A Resolução CFM nº 2.325/2022, por exemplo, normatiza a teleperícia médica, estabelecendo critérios para sua realização, como:
- a autonomia do médico em decidir pela viabilidade do método;
- a necessidade de consentimento do periciando.
Por se tratar de tema em evolução, espera-se que novas resoluções tragam maior detalhamento sobre o tema.
Ética médica e teleperícia
É importante ressaltar que o Código de Ética Médica veda ao médico assinar laudos periciais sem ter realizado pessoalmente o exame.
A interpretação sobre a aplicação deste artigo no contexto da teleperícia ainda é objeto de debate. Contudo, a regulamentação recente busca compatibilizar a norma ética com os avanços tecnológicos e as necessidades sociais.
Conclusão: futuro da teleperícia no Brasil
Em resumo, a teleperícia é uma modalidade de avaliação pericial legalmente permitida e em franca expansão no Brasil, impulsionada pela necessidade de modernização e eficiência do sistema público.

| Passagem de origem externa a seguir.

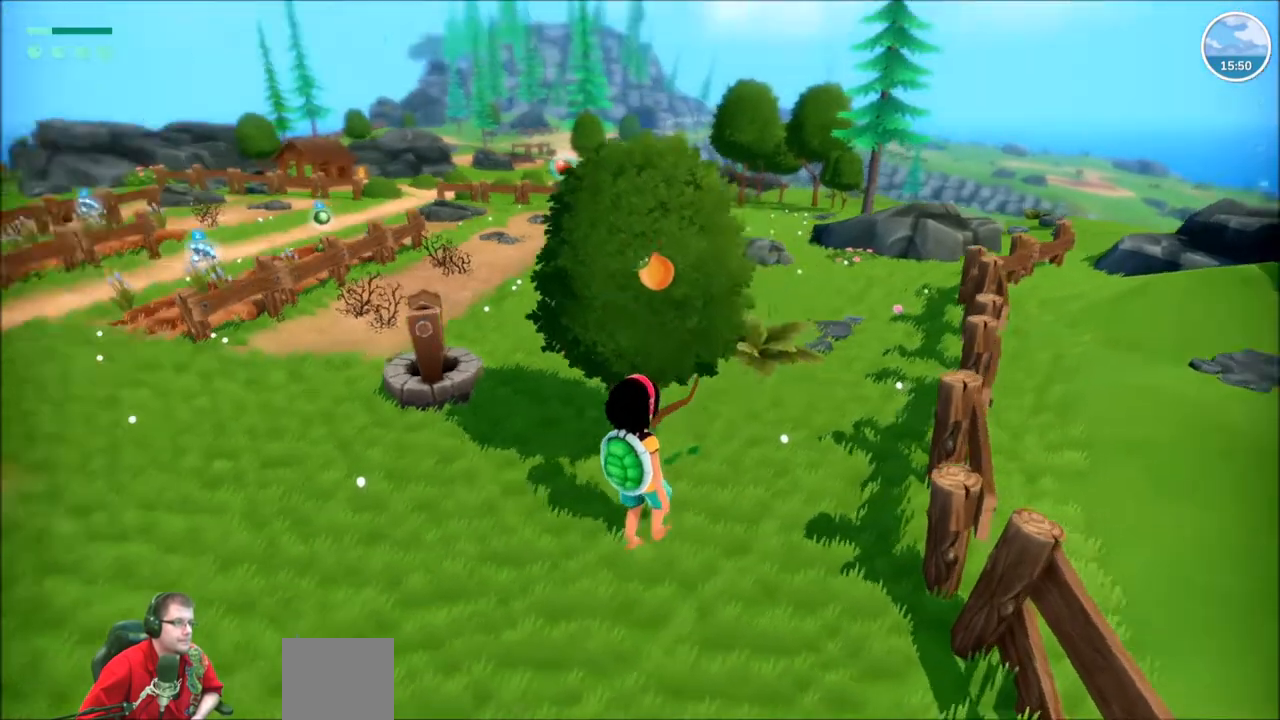
{"buttons": [], "left_stick": "center", "right_stick": "center", "events": [[34, "left_stick", "center"], [234, "right_stick", "center"]]}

Contudo, sua prática deve observar:
- as regulamentações específicas de cada área;
- as normas éticas das profissões envolvidas;
- a garantia de segurança e qualidade do laudo pericial.
A tendência é que a teleperícia se consolide cada vez mais, especialmente no INSS e no Judiciário, sempre acompanhada de regulamentações que tragam clareza e segurança para médicos, peritos e segurados.